Text under study:
:::::

The Anatomist's Tale
The Anatomist's Tale
by Tauno Biltsted
A Foreword INDIES Finalist
“With all the authenticity of the social historian, Biltsted writes in a swift, beautiful style. These ‘confessions’ lead to an inevitable destination, leaving the reader pensive, satisfied, and ever willing to lend a hand, hoist a sail, and set out anew.”
—Peter Linebaugh, author of Red Round Globe Hot Burning
Born into abject poverty in the British Empire, our narrator aspires to a better life as a ship’s surgeon—until a tyrannical captain provokes a mutiny, forcing him into a life of piracy and eventually to a tropical commune of maroons called New Madagascar.
Told through a series of confessions to those who visit the narrator during his imprisonment at Marshalsea, The Anatomist's Tale relates one man’s brush with the heady freedom of outlaws—and the price of returning to “civilization.”
Tauno Biltsted has been a cab driver, squatter on the Lower East Side of Manhattan, mediator and facilitator, and roustabout construction worker. His fiction has been published in Rosebud Magazine and the Akashic Books Mondays are Murder series, and his nonfiction has been published in World War 3 Illustrated, Wobblies!: A Graphic History of the IWW, and Perspectives on Anarchist Theory. He holds a master’s degree in International Relations.
Praise for The Anatomist’s Tale
“Tauno Biltsted's The Anatomist's Tale is a marvel of knowingness and concision: a tale of piracy on the high seas which steers clear of melodrama (though there's plenty of drama), and opts instead for a rich and surprising account of the society of pirates, and the ocean deserts and island paradises in which they lived. This short book contains a vast world.”
—Paul La Farge, author of The Night Ocean
“This is a sad story of exile from the English homeland and a salty tale of piracy in the Caribbean, which leads to further adventures on four of the Seven Seas and the discovery of a curious self-governing utopia among Kru, Maya, Irish, Welsh, and scouser maroons in Central America. With all the authenticity of the social historian, Biltsted writes in a swift, beautiful style. These ‘confessions’ lead to an inevitable destination, leaving the reader pensive, satisfied, and ever willing to lend a hand, hoist a sail, and set out anew.”

:::::

Available data:
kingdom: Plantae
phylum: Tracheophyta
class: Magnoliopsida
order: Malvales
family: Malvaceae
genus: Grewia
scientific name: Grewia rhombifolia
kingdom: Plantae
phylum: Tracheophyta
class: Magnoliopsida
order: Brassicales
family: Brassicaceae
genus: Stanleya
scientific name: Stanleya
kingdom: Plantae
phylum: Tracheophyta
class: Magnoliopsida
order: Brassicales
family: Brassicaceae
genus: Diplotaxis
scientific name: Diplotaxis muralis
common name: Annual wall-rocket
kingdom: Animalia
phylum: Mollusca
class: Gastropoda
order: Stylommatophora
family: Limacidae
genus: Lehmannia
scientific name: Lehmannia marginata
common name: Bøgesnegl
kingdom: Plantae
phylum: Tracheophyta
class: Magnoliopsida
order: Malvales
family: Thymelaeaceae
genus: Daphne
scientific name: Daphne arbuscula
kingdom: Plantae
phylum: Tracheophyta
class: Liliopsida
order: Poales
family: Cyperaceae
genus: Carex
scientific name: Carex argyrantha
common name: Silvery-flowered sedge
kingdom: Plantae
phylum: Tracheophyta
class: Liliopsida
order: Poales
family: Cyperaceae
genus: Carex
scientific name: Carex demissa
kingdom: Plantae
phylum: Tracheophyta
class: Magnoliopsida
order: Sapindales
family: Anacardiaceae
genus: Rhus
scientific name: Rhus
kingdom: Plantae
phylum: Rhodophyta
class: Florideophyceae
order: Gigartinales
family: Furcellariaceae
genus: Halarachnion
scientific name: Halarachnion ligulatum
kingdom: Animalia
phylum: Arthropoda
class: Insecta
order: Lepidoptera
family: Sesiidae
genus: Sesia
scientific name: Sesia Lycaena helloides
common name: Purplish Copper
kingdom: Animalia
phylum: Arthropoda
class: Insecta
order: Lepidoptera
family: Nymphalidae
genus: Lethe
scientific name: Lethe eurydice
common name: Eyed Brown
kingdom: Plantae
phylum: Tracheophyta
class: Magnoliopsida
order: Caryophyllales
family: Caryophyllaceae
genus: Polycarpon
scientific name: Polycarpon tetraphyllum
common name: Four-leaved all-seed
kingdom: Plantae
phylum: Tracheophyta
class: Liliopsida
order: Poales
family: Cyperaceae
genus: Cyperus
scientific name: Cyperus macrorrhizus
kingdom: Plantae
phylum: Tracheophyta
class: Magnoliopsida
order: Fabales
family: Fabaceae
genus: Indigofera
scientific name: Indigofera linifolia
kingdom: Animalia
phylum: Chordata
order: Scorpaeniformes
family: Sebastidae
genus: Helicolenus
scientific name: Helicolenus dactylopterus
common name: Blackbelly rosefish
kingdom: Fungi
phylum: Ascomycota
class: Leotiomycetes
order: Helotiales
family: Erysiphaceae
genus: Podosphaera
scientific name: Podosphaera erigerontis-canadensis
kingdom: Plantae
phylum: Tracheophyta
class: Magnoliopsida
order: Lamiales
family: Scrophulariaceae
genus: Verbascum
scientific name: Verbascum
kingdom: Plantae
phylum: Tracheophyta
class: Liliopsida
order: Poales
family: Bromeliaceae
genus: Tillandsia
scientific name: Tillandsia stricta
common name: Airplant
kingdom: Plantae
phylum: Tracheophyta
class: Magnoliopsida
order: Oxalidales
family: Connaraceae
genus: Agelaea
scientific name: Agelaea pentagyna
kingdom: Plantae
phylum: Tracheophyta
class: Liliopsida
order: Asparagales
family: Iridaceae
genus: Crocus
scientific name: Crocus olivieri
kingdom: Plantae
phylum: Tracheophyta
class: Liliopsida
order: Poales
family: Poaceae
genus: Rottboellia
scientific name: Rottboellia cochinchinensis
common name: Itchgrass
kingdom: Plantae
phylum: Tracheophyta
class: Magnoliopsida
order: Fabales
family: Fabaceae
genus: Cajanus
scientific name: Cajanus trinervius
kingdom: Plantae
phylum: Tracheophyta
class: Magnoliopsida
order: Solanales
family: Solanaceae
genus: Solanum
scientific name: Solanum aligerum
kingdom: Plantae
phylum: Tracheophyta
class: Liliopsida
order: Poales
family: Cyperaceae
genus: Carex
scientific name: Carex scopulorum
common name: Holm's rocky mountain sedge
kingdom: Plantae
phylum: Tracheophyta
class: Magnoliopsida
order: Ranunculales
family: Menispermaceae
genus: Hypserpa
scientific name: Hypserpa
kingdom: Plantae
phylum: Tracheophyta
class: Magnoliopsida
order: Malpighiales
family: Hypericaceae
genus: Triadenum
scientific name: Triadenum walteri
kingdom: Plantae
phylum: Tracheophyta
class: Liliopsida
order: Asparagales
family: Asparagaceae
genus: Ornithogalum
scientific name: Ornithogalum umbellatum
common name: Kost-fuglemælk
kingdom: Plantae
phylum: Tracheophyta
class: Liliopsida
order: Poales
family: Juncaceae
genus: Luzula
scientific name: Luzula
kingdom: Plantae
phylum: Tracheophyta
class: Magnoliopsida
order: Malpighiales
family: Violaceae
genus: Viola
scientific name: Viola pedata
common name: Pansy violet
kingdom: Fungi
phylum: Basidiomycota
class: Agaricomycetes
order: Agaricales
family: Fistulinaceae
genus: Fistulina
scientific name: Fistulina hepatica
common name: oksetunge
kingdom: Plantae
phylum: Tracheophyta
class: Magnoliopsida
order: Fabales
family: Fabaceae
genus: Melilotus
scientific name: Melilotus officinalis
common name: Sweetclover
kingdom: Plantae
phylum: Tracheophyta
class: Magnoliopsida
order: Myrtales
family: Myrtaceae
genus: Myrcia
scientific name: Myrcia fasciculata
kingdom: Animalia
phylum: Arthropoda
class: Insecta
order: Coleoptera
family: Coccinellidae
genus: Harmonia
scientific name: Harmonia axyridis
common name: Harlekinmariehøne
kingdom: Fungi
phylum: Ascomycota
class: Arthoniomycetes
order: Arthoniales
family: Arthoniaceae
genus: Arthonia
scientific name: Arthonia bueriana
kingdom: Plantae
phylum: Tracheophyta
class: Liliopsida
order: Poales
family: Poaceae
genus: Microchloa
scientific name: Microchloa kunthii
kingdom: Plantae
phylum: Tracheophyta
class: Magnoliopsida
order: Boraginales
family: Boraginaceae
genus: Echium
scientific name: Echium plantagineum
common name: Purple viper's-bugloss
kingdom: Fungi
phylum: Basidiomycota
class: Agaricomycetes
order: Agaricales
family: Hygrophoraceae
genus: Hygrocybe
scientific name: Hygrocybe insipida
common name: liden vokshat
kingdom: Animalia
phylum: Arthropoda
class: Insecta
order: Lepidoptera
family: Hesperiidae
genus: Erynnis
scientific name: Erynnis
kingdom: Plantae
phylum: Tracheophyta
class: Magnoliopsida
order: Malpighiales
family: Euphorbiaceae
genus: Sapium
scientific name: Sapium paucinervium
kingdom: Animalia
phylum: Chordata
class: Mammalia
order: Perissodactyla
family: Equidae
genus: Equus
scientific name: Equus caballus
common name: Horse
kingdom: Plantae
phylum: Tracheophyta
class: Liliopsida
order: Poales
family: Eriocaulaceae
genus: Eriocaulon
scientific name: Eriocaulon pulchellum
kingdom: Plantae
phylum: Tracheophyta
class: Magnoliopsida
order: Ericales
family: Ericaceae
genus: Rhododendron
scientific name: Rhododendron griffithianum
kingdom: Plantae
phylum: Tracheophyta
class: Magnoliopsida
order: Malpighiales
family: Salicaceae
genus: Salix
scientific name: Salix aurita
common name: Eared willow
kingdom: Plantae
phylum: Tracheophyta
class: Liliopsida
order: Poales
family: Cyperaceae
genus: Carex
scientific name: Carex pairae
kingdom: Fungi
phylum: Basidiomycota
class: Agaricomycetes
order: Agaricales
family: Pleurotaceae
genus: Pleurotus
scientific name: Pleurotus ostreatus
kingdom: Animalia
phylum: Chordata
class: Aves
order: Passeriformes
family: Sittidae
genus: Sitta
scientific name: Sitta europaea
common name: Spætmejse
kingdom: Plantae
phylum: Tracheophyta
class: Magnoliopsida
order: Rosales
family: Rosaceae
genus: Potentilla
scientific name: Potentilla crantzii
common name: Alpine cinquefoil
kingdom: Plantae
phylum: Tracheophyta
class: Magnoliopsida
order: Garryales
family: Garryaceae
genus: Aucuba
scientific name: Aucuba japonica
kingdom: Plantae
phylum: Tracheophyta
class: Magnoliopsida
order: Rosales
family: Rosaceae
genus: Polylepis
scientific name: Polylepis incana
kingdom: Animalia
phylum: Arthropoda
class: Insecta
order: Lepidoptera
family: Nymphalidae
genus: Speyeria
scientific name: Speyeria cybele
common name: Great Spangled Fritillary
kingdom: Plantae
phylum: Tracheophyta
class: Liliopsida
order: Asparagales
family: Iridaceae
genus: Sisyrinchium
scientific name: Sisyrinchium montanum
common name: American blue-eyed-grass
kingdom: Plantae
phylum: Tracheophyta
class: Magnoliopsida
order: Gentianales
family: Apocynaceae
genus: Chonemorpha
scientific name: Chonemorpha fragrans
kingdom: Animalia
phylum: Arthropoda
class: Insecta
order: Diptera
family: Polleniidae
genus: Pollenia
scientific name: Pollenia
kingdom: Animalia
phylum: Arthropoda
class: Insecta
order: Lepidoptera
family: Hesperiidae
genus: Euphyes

:::::

Activity list:
• a. Answer these questions from the page on The Anatomist's Tale:
(i) Where is the narrator imprisoned?
(ii) What is the tropical commune of maroons called?
(iii) What degree does Tauno Biltsted hold?
• b. From the page on The Anatomist's Tale, copy out word for word the part that opens with the words containing "Told through a" and closes with "in International Relations.".
The records play no part in what follows.

Solutions by task:
• a.
(i) Marshalsea
(ii) New Madagascar
(iii) A master's degree in International Relations

• b.
Told through a series of confessions to those who visit the narrator during his imprisonment at Marshalsea, The Anatomist's Tale relates one man’s brush with the heady freedom of outlaws—and the price of returning to “civilization.”
Tauno Biltsted has been a cab driver, squatter on the Lower East Side of Manhattan, mediator and facilitator, and roustabout construction worker. His fiction has been published in Rosebud Magazine and the Akashic Books Mondays are Murder series, and his nonfiction has been published in World War 3 Illustrated, Wobblies!: A Graphic History of the IWW, and Perspectives on Anarchist Theory. He holds a master’s degree in International Relations.